Look through the listing underneath for "biển", and copy every line that has it.

▶ _Source data_:
<<<<
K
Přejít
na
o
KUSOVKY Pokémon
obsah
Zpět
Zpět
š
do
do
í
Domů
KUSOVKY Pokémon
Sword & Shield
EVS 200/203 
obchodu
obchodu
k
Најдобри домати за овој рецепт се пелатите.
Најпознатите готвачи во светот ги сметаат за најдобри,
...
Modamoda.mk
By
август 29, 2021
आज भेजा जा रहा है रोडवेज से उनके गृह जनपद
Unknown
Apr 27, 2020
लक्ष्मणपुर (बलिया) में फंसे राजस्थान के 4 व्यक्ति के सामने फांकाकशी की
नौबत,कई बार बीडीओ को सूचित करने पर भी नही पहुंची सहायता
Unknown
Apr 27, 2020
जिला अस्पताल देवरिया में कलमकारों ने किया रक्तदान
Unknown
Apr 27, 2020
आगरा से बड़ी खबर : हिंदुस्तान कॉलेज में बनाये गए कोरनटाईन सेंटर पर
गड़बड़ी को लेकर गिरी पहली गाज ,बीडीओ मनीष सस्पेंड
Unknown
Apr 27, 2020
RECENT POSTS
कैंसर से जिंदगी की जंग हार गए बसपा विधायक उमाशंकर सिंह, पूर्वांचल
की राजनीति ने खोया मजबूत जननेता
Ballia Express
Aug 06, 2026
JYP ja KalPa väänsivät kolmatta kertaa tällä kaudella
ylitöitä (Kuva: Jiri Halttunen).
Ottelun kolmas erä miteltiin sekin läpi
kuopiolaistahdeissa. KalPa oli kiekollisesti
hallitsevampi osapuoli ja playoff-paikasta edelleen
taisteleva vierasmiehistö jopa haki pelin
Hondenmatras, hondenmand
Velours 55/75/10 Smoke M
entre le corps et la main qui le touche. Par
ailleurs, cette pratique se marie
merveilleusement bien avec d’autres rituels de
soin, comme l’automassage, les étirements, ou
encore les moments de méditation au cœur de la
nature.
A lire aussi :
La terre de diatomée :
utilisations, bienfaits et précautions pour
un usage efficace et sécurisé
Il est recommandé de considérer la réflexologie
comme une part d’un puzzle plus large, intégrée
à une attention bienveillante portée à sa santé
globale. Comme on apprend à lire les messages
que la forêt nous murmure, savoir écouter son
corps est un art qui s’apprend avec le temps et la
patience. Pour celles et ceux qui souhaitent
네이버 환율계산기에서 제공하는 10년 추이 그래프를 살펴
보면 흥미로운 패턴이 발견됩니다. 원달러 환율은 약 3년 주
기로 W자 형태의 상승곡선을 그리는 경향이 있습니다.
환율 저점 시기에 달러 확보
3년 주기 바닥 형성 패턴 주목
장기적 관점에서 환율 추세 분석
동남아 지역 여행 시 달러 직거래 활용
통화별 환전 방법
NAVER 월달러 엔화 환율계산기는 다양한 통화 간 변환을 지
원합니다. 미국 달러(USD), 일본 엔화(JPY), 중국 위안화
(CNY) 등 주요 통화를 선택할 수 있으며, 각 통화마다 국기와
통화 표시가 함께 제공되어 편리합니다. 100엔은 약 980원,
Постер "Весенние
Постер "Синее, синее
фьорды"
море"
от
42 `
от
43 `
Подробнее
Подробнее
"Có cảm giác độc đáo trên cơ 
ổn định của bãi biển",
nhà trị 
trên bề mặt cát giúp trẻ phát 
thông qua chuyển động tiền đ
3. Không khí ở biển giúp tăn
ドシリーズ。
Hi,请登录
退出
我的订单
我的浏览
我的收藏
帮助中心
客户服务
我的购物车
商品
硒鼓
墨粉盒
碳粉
>>>>
▶ _Written response_:
ổn định của bãi biển",
3. Không khí ở biển giúp tăn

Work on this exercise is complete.